La situación también está relacionada con el funcionamiento de las refinerías. Según la investigación de Reuters, durante este año se registraron 12 accidentes en instalaciones de Pemex, que dejaron seis personas fallecidas y 10 lesionadas. Entre los casos mencionados aparecen incidentes en diferentes complejos, mientras que la refinería Olmeca, uno de los proyectos centrales de la estrategia energética de los últimos años, ha enfrentado problemas operativos que incluyen fallas eléctricas e incendios. Reuters también informó que, de acuerdo con un análisis de datos públicos y de información proporcionada por un funcionario de Pemex, ninguna de las refinerías estaría operando actualmente a su capacidad de diseño. La empresa estatal ha informado públicamente sobre algunos incidentes y trabajadores lesionados, aunque no todos los detalles de los casos señalados en la investigación fueron difundidos por Pemex. El escenario coloca el mantenimiento, la seguridad industrial y la capacidad efectiva de producción entre los asuntos que deberán seguirse de cerca durante los próximos meses.

La situación resulta particularmente significativa porque el gobierno mexicano ha destinado durante los últimos años importantes recursos para respaldar financieramente a Pemex. La empresa ha recibido apoyo mediante mecanismos relacionados con deuda, financiamiento y modificaciones fiscales con el objetivo de fortalecer sus operaciones y permitirle atender sus compromisos. Sin embargo, los problemas de producción y las necesidades de importación muestran que el fortalecimiento financiero no se ha traducido automáticamente en una recuperación sostenida de la capacidad de refinación. Reuters reportó que el gobierno contempla para 2027 una reducción en el apoyo destinado a la deuda de Pemex, en un contexto en el que la empresa todavía enfrenta retos operativos y financieros. La discusión, por lo tanto, no solamente gira alrededor de cuánto dinero recibe la compañía, sino de cómo se utilizan esos recursos para mantenimiento, seguridad, producción y eficiencia de sus instalaciones.

📉 El reto de producir más y gastar menos

Para México, el comportamiento de Pemex tiene efectos que van mucho más allá de las cifras internas de la empresa.

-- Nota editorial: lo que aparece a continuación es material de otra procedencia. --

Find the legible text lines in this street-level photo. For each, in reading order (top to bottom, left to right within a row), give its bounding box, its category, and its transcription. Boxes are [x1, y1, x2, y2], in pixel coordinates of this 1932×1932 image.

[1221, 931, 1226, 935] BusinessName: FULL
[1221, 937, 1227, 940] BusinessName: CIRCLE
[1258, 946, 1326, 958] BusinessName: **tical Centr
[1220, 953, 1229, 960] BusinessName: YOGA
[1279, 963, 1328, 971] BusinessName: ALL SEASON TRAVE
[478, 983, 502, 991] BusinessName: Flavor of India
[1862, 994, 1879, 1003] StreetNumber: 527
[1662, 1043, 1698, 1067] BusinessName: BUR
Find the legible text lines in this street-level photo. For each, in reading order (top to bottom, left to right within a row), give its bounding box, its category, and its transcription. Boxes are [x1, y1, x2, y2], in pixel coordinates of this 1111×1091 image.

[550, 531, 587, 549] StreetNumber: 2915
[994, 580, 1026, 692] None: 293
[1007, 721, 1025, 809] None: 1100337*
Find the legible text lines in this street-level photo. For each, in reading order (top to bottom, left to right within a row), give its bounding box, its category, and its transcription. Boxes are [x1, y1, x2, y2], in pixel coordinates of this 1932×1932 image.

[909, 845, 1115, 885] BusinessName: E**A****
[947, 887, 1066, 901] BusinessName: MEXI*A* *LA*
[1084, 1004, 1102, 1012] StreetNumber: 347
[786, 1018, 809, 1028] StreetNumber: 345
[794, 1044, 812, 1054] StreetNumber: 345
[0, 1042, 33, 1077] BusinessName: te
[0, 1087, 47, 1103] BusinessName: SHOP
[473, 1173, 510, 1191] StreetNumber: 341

Cuando la producción nacional de combustibles disminuye y las importaciones aumentan, los movimientos de los precios internacionales del petróleo y de los productos refinados adquieren mayor importancia para el costo que enfrenta el país. Esto puede afectar las finanzas de la propia empresa, las cuentas relacionadas con las compras externas y, dependiendo de las condiciones del mercado, la estructura de costos de sectores que utilizan gasolina y diésel para transportar mercancías, operar maquinaria o prestar servicios. El escenario también ocurre mientras los mercados internacionales continúan reaccionando a interrupciones y riesgos relacionados con el suministro energético. Este mismo 17 de septiembre, Reuters reportó que el precio del Brent retrocedió alrededor de 2%, hasta 103.13 dólares por barril, mientras el West Texas Intermediate cayó a 100.82 dólares, debido a una disminución temporal de algunos temores sobre interrupciones en el suministro de Medio Oriente.

El caso de Pemex deja así varios frentes abiertos para los siguientes meses: recuperar la producción de gasolina y diésel, elevar el aprovechamiento de las refinerías, reducir los accidentes, atender las necesidades de mantenimiento y contener el costo de las importaciones. La investigación publicada este jueves no significa que exista una nueva decisión definitiva sobre el futuro de la empresa, pero sí muestra que el desempeño de sus refinerías continúa siendo un asunto relevante para la política energética mexicana. También permite dimensionar la distancia entre los objetivos de aumentar la producción nacional y los resultados registrados durante el segundo trimestre. Mientras el gobierno mantiene la meta de fortalecer la capacidad energética del país, los datos de producción, importaciones y operación de las refinerías serán algunos de los indicadores que permitirán conocer si esa estrategia consigue traducirse en una menor dependencia de combustibles provenientes del exterior.